Suturing, and the threads that are used for them, have been around for thousands of years but now they are in for a big upgrade.

Researchers at Tufts University have developed a “toolkit” of biocompatible threads that can sense everything from temperature to pH to physical strain. So far, the work is just in mice.

"Most sensors that people build are typically on hard substrates like glass or silicone. We were very interested in making sensors that we can intimately interface with tissues and biological things,” said Dr. Sameer Sonkusale, the lead researcher and an associate professor of electrical engineering at Tufts University.

The researchers started with cotton thread, like the ones that make up your shirt, and worked from there to develop an entire toolkit of sensors. The team has moved on from cotton thread to polyurethane, a plastic like substance, and rubber, but the fundamentals of why they chose thread haven’t changed. Thread is biocompatible, thin, flexible and widely available.

The researchers created all of these different threads for their toolbox and tested them on the mice. The threads were as accurate as over-the-counter sensors and were biocompatible with the mice — cells grew on, and around, the thread with little inflammation or adverse reactions.

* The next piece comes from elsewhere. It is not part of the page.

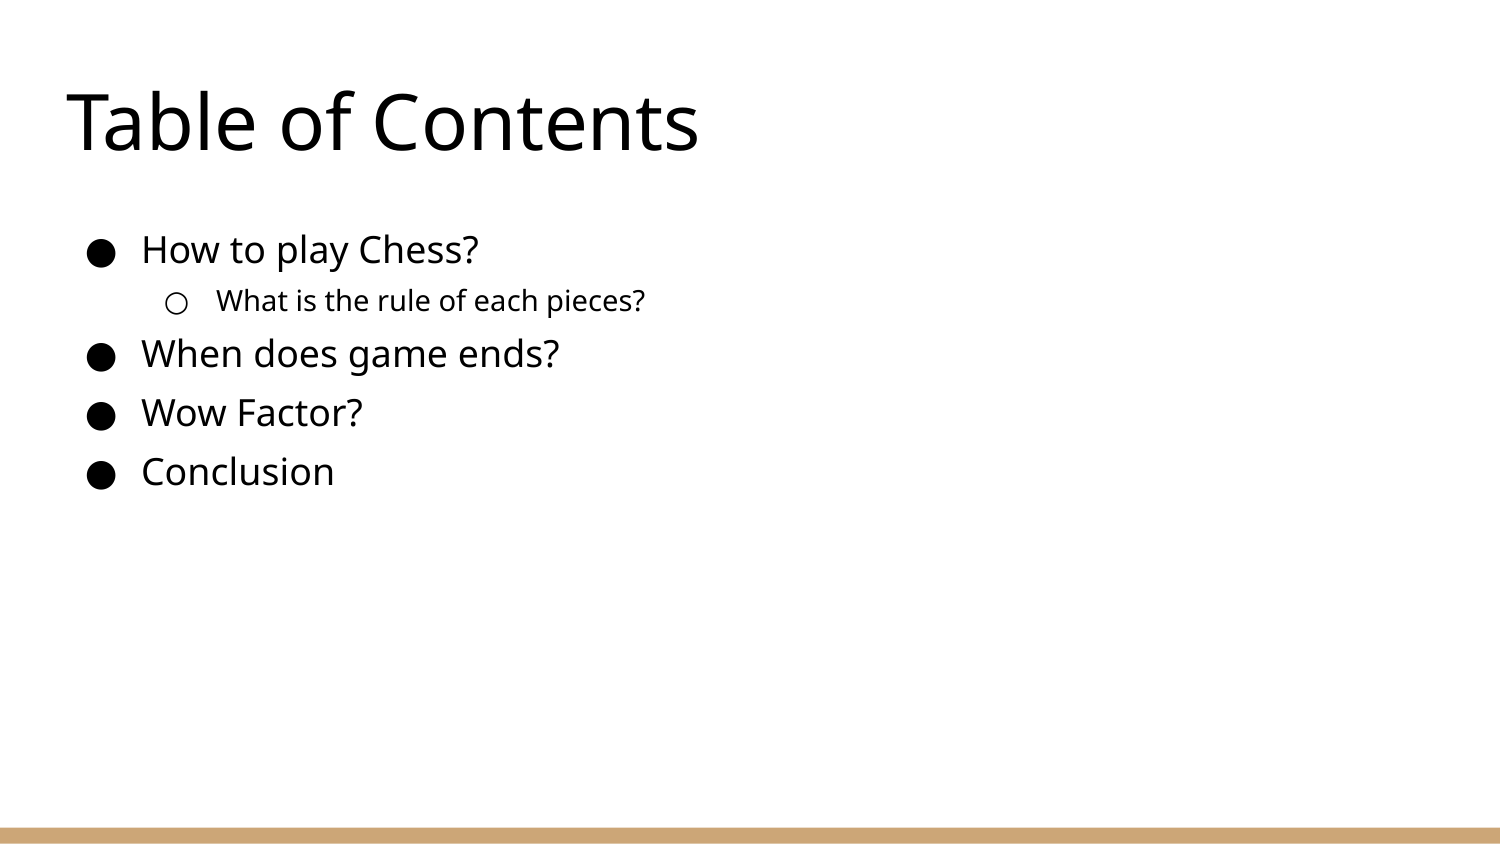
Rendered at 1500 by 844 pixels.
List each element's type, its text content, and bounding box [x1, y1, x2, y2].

To test pH and glucose, the researchers used the natural absorbing abilities of the thread to carry fluid from inside the body to the sensors. The threads require no pump or syringe and can transport fluids out of the body through capillary action, the same mechanism trees use to carry water to their leaves. To measure physical strain, the researchers coated the thread in a conductive nanoparticle and measured the resistance, the ease at which electricity ran along the thread, to measure the tension.

The threads are attached to a small, half-credit card sized transmitter that sends the data collected by the thread to an iPhone app via Bluetooth.

Suturing with these threads is just one possible use for them. They could be attached to implants to monitor healing and scar tissue or sewn into clothes and bandages.

“There is no inherent restrictions on where these threads can go,” said Sonkusale. “The hope is that when you suture someone with these threads, the surgeon could monitor some of these biomolecules inside and would know whether there is infections, whether there is swelling, whether there is inflammation — without opening up the wound.”

While implanted threads still have years before seeing human trials and clinical use — they have to pass human trials and FDA regulations — non-implanted threads, sewn into medical materials like bandages, could see pilot studies within a year or two, researchers said. Sonkusale hopes to use the threads to monitor wound healing and infection by connecting them to a membrane that would cover the wound.

The researchers are also testing whether the threads can be used to deliver drugs to tissue but have yet to analyze their results.